Data and Creativity - A One-Two Punch from Marketing

Some people believe that if you put a bunch of “data” in a room with some really smart “data scientists” and “data engineers,” out will pop oodles of invaluable insights that will increase efficiencies and perhaps fundamentally transform your business.  And if that doesn’t work, then you just need to invest more, get a Hadoop cluster, more powerful statistical software, data mine harder, or you need to increase the variety and velocity of your data.

Undoubtedly, the opportunities afforded an enterprise by big data are indeed enormous. But why are many firms finding that they are not getting the big bang they were promised for their big data bucks?

Trying to extract value from data without creativity, passion, strategic insight, and business acumen is like trying to bake bread without yeast and wondering why it doesn’t rise.  It’s like a car without wheels; as hard as you push the gas pedal down, you don’t get far.

Netflix is best-in-class when it comes to leveraging data. Case in point: the decision to buy the series “House of Cards.” Netflix had viewer data showing that a lot of users had watched movies directed by David Fincher from beginning to end. And films featuring Kevin Spacey had done well, as well as the British version of “House of Cards.” Put all those data points together and an American version of “House of Cards” directed by David Fincher and starring Kevin Spacey sounds like a good bet, and it was.

A regression algorithm did not create the “House of Cards” series. And a Hadoop cluster did not make the data relevant to an important decision. Undoubtedly, technology and analysis were necessary ingredients to enable the collection and reporting of the data. But decision makers asked the right questions and applied data to a real business decision.

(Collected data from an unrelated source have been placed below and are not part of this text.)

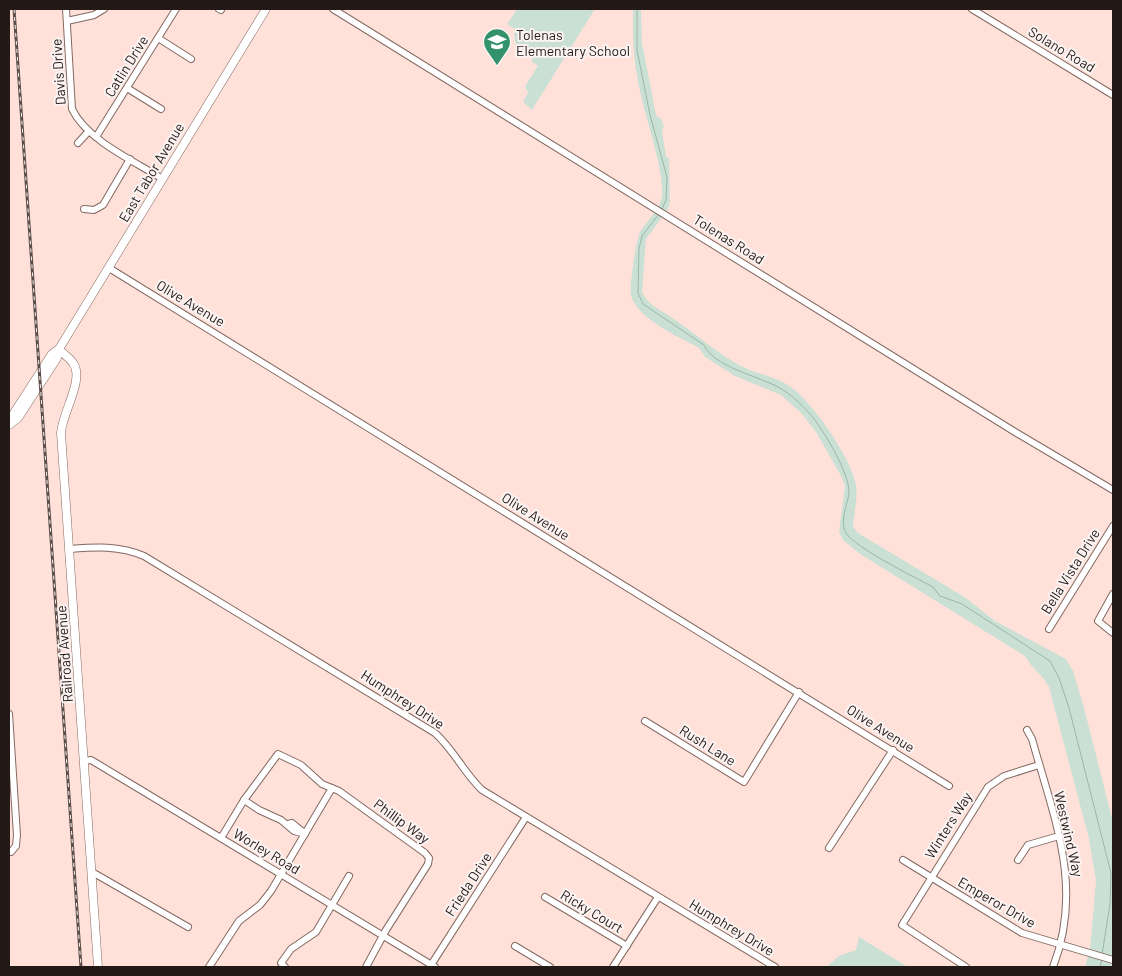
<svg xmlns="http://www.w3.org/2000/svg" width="1122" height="976" font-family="Barlow,sans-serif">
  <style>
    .green { fill: #cbe0d5 }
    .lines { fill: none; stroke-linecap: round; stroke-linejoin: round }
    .stream { stroke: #98b7a7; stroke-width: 1 }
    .minor-casing { stroke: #836962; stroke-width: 8 }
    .major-casing { stroke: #836962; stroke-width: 9 }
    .minor { stroke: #fff; stroke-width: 6 }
    .major { stroke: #fff; stroke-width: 8 }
    .rail-casing { stroke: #5c4d49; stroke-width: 3 }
    .rail { stroke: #fbf4f3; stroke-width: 1; stroke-dasharray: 4; stroke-linecap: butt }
    .labels { text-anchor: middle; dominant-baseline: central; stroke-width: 4; stroke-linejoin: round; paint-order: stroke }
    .poi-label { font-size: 14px; fill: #231916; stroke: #fbf4f3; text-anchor: start }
    .street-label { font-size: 14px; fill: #231916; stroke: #fbf4f3 }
  </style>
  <rect width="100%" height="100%" fill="#ffe1d9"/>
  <g class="green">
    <path d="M 517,9 L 595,9 L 532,110 L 523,102 L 528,93 L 525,86 L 538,66 L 531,61 L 534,56 L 516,46 L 514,34 L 515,29 L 507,24 Z"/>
    <path d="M 633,9 L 641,9 L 642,43 L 656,115 L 661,119 L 664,126 L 662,131 L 666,157 L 669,158 L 670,201 L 668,209 L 646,239 L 642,292 C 648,306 665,312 677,321 C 698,336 716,352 739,365 C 754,374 773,375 788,385 C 811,399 852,459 856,485 C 858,498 854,513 853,527 L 858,533 L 966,598 L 995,621 L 1066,659 L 1073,671 L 1083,704 L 1113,822 L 1113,967 L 1085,967 L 1090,949 L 1096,881 L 1089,839 L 1049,687 C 1043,675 1031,668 1025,656 L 860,554 L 843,540 L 839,532 L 845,486 L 841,476 L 816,432 L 802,414 L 781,395 L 735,376 L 705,357 L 699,348 C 679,337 638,319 631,296 C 629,288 636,239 640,232 C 646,221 658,212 661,200 C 667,179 646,119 641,96 C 634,66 632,39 633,9 Z"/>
    <path d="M 859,937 L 908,967 L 826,967 L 839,956 L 856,950 Z"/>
  </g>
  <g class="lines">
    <g class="stream">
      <path d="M 637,9 L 637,50 L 650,115 L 667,177 L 666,200 L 661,211"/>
      <path d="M 659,214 L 642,236 L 639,249 L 638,293 L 643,304 L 704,345 C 714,367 758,376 778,387 C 791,394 801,404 810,414 C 823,429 849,472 849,492 C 848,505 839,520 846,533 C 854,547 916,578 933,587 L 940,596 L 962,604 L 1050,661 L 1059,678 L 1069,708 L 1111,873 L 1110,904 L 1102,955"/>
      <path d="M 1100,967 L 1102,959"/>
    </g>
    <g class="minor-casing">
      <g id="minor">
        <path d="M 66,9 L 72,109 C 87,140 132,160 161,178"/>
        <path d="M 219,9 L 221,10"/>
        <path d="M 333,9 L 1015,432 L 1113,490"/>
        <path d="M 972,9 L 1113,95"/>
        <path d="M 67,21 L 94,15 L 104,9"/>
        <path d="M 158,38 L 191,59"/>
        <path d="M 127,88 L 161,109"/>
        <path d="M 96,137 L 176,9"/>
        <path d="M 78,143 L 88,132"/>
        <path d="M 84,209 L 94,210 L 103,205 L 130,159"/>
        <path d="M 109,268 L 949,786"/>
        <path d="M 69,549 C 95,547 119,545 144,556 L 435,733 C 454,750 464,773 482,790 L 775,967"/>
        <path d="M 1113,594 L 1098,621 L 1113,633"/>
        <path d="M 1049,629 L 1113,526"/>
        <path d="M 9,714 L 17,835 L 16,846 L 11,852 L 9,851"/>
        <path d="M 645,721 L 744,782 L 799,692"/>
        <path d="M 1027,730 L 1032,739 C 1054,818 1084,887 1053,967"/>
        <path d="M 84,761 L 91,760 L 126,781 L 435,967"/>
        <path d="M 244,800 L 259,810 L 281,820 L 294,831 L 305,834"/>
        <path d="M 288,824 L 292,823 L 303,832"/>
        <path d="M 221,838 L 244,800 L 278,754 L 301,765 L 322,784 L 339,791 L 425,853 L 429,858 L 428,864 L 386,930 L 366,967"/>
        <path d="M 829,848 L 893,750"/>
        <path d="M 903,860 L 1022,933 L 1113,960"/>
        <path d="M 1018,860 L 1028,845 L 1059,836"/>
        <path d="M 92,872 L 188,927"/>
        <path d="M 545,897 L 627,946"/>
        <path d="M 515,946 L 550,967"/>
        <path d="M 431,965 L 526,817"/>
        <path d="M 209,967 L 239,921 L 260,905 L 271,891 L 332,788"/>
        <path d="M 285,967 L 281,963 L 291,949 L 316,932 L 349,876"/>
        <path d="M 613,967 L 658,897"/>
        <path d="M 966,967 L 902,925 L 988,787 L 1004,776 L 1039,765"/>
      </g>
    </g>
    <g class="major-casing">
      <g id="major">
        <path d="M 59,349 C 63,354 70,358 73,363 C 85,379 62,413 61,433 L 98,967"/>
        <path d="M 13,420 L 14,413 L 52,354 L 59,349"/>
        <path d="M 9,425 L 18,418 L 57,358 L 59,349 L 266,9"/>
      </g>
    </g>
    <use href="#minor" class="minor"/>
    <use href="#major" class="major"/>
    <g class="rail-casing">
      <path id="rail" d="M 14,9 L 81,967"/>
    </g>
    <use href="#rail" class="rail"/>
  </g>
  <defs>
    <g id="school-pin" transform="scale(1.4375)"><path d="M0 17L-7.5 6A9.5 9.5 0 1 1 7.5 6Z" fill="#33926b" stroke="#fbf4f3"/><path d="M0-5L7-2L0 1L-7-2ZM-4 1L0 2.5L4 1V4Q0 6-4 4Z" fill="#fff"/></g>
  </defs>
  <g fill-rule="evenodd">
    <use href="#school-pin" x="497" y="42"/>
  </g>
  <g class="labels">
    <g class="poi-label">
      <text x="516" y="34">Tolenas<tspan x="516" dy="16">Elementary School</tspan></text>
    </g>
    <g class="street-label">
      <text transform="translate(1062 49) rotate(31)">Solano Road</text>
      <text transform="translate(126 66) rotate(-58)">Catlin Drive</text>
      <text transform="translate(58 72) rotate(-94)">Davis Drive</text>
      <text transform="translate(151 172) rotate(-59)">East Tabor Avenue</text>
      <text transform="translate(729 239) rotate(32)">Tolenas Road</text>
      <text transform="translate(191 303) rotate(31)">Olive Avenue</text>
      <text transform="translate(536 516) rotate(32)">Olive Avenue</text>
      <text transform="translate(1070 571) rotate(-58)">Bella Vista Drive</text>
      <text transform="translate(64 654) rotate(-94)">Railroad Avenue</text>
      <text transform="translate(403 699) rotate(33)">Humphrey Drive</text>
      <text transform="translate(881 728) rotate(32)">Olive Avenue</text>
      <text transform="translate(708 745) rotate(32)">Rush Lane</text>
      <text transform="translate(402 821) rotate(36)">Phillip Way</text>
      <text transform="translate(948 825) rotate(-58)">Winters Way</text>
      <text transform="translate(1069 834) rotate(77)">Westwind Way</text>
      <text transform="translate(267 851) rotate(31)">Worley Road</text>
      <text transform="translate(468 884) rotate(-57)">Frieda Drive</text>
      <text transform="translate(997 902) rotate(30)">Emperor Drive</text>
      <text transform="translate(592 911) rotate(31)">Ricky Court</text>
      <text transform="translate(732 927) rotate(31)">Humphrey Drive</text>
    </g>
  </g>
  <rect width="1122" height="976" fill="none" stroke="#231916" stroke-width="20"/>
</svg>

What lessons can we learn from this Netflix example?

1)  Put different people together. Data shouldn’t just live with quants in the basement. Get your “non-data people”—your salesmen, creative, writers, etc.—and make them work on something—anything-- with your data analysts.

2)  Look at your data… not just the data scientists or data analysts in your organization—everyone should be familiar with the data in your organization. Most data is just tables. If you can use Excel, you can look at your data and familiarize yourself with it.

3)  Think about context. Data, datum… What do you do with that?  Data are just facts about real things that are put into a quantitative or computer form that can be analyzed with computational methods. You should understand where your data comes from and what it means.

4)  Require people whose job is not focused on data to provide data to support their decisions. If you have a new marketing idea, provide data that supports your idea. Make a required part of your business processes.

5)  Don’t be just an organization with a data and analytics group. Be an organization that uses data and analytics for everything they do. Only when data and analytics are embedded in the culture of your organization—not just a siloed group in your organization—will your organization truly see huge benefits from data.

6)  Get creative. When you put “non-data people” together with “data people” to work on interesting problems, you’ll create a context where game-changing and transformative business ideas that leverage data can be born.